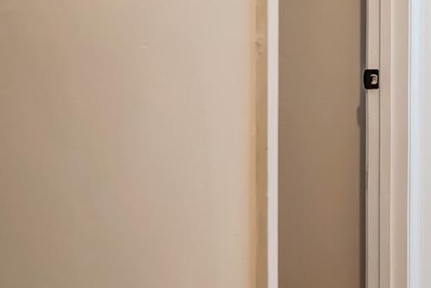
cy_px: -11
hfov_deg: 29.3
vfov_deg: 27.5
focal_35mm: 46
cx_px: 624
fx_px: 548
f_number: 4
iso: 1000
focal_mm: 14.9
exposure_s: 1/400
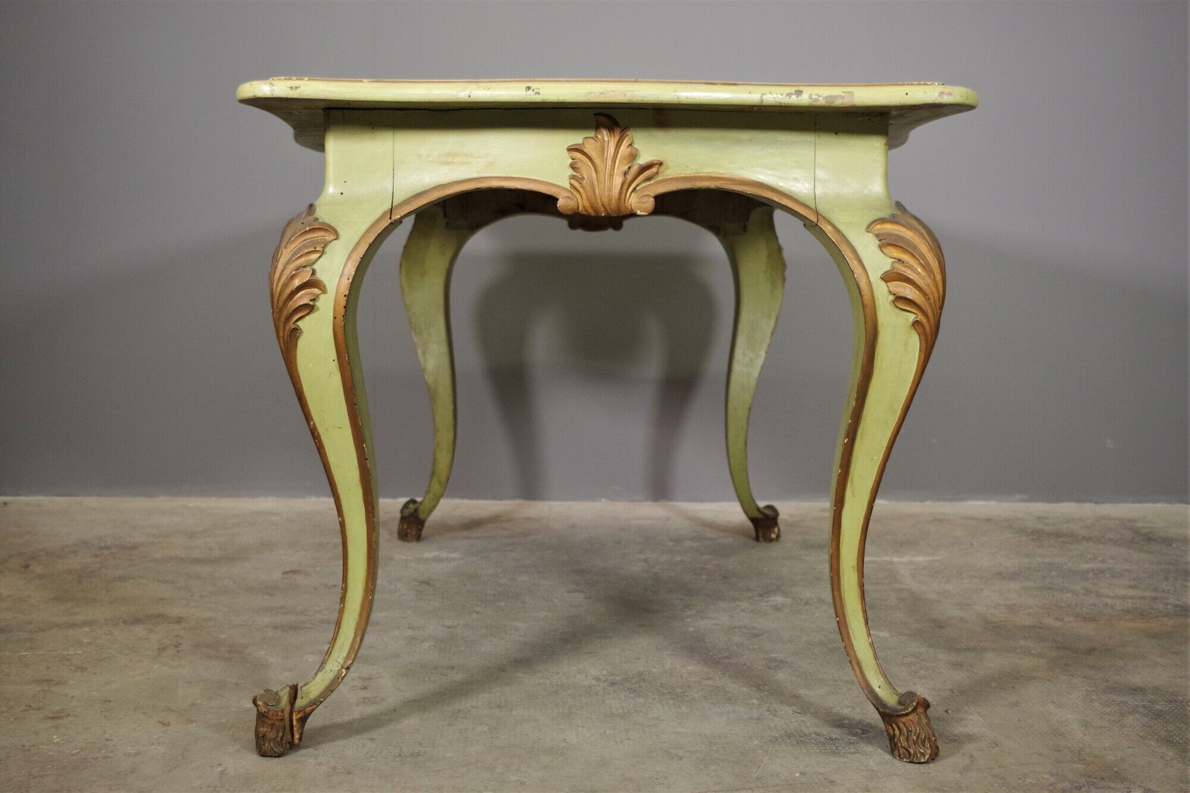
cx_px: 595
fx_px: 1388
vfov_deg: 31.9
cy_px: 396
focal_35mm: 42
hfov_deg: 46.4
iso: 800
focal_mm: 28.13
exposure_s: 1/60
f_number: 4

▶ **PROBLEM DESCRIPTION**
Only the pictures are to be left out; copy all the remaining material above exactly.

▶ **RESULT**
cy_px: -11
hfov_deg: 29.3
vfov_deg: 27.5
focal_35mm: 46
cx_px: 624
fx_px: 548
f_number: 4
iso: 1000
focal_mm: 14.9
exposure_s: 1/400
cx_px: 595
fx_px: 1388
vfov_deg: 31.9
cy_px: 396
focal_35mm: 42
hfov_deg: 46.4
iso: 800
focal_mm: 28.13
exposure_s: 1/60
f_number: 4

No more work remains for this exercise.